Here is some intuition for this in $\mathbb{R}^3$. Imagine picking a plane in $\mathbb{R}^3$ and then asking for one of its normal vectors. Say, the plane is the $xy$-plane, and a normal vector is $(0,0,1)$. Now define $f: \mathbb{R}^3 \to \mathbb{R}$ such that $f(e_1) = 0, f(e_2) = 0$ and $f(e_3) = 1$. This uniquely defines $f$, because we’ve specified what $f$ should do to a basis. Clearly $f(v) = \langle v, (f(e_1), f(e_2), f(e_3)) \rangle = \langle v, (0,0,1) \rangle = 0$ for all $v$ in the plane, because that’s what it means for the vector $(0,0,1)$ to be normal to the plane. However, you can imagine that we might have chosen a different normal vector to the plane. Say, suppose we chose $(0,0,5)$ instead. Then you can see that this in turn uniquely defines a different map $f’$. It is the map $f’$ that sends $e_1$ to $0$, $e_2$ to $0$, and $e_3$ to $5$. And so on: Any particular scaling of a normal vector will give you a unique linear map.
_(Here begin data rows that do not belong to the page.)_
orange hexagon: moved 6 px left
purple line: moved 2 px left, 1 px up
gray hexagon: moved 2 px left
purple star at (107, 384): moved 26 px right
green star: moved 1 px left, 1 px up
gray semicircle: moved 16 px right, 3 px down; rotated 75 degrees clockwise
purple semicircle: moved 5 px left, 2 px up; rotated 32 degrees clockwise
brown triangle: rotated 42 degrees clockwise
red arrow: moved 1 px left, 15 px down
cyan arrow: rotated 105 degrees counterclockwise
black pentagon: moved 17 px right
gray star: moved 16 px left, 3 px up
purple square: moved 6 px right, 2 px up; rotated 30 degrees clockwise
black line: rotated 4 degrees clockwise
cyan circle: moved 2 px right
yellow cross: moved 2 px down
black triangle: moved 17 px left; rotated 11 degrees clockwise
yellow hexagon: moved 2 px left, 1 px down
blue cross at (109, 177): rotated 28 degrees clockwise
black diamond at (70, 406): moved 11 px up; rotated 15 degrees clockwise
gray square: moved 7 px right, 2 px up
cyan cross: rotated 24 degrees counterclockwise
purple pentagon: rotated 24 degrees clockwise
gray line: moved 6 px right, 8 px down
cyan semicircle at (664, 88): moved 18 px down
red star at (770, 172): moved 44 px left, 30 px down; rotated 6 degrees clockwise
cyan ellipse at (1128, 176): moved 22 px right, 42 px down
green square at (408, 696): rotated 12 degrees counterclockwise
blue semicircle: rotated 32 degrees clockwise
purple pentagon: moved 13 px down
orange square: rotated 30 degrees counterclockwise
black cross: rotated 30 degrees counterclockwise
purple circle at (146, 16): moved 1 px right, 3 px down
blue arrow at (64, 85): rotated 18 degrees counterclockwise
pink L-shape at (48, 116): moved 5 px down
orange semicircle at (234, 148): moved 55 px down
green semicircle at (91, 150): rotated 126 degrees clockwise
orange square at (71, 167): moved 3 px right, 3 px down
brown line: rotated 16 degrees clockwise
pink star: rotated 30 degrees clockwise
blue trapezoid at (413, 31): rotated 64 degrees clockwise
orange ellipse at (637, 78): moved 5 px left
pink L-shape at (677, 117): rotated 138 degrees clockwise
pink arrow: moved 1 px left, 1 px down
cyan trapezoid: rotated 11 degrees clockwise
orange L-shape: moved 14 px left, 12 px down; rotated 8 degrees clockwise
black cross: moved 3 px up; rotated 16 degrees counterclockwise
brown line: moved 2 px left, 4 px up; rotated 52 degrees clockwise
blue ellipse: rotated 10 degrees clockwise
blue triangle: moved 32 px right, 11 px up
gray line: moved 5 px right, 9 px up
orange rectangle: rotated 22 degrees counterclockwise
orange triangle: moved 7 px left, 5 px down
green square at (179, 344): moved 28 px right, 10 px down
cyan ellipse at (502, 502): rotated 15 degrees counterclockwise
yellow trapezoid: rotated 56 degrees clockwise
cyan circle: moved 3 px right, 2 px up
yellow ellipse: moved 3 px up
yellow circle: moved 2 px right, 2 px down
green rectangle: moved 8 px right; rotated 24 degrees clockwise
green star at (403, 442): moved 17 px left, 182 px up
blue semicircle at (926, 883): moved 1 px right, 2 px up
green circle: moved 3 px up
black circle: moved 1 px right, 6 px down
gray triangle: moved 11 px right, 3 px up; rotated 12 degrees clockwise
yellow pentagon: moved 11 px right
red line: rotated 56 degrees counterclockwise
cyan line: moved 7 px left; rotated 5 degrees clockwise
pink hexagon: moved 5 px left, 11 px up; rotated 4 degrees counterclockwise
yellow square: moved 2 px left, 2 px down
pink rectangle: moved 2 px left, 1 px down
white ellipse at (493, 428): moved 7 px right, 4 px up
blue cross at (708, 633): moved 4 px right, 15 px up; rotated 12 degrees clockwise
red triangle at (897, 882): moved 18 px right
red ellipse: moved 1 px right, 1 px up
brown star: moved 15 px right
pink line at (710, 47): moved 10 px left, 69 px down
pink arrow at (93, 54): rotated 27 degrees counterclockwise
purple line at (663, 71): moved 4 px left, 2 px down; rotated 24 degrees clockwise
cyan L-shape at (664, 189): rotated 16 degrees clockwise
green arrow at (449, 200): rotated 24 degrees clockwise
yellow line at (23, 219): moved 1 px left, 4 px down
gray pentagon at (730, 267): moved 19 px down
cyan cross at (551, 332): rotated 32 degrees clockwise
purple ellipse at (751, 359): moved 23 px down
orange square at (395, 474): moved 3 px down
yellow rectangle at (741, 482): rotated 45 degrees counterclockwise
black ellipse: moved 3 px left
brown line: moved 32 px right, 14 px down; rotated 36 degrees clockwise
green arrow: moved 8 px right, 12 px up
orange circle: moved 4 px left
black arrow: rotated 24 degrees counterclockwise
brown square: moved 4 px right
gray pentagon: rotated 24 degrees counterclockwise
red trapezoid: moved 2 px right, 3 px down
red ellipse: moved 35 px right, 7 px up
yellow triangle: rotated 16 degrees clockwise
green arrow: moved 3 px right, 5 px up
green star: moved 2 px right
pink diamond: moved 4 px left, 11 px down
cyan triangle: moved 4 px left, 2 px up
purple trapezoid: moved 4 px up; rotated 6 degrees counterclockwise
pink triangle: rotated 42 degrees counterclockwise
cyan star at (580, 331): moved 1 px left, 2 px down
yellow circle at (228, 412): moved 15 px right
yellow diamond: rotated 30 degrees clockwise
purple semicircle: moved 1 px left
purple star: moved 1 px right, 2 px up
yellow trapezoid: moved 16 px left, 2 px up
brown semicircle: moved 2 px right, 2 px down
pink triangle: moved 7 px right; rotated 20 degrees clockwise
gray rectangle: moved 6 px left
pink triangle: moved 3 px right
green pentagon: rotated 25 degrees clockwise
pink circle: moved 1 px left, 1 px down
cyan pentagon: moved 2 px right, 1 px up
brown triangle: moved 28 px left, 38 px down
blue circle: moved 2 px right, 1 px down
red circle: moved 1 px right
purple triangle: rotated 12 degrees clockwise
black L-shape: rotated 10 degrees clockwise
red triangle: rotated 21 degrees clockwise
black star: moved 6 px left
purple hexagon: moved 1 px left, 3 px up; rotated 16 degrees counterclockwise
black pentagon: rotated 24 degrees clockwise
In general, we have uniqueness, because: If $f(v) = \langle v, u_1 \rangle = \langle v, u_2 \rangle$ for all $v$, then $\langle v, u_1 - u_2 \rangle = \langle v, u_1 \rangle - \langle v, u_2 \rangle = 0$ for all $v$. So for $v = u_1 - u_2$, we have $\langle u_1 - u_2, u_1 - u_2 \rangle = 0$. The only way we can have a vector whose inner product with itself is $0$ is if we have the zero vector. Hence $u_1 = u_2$, which shows uniqueness.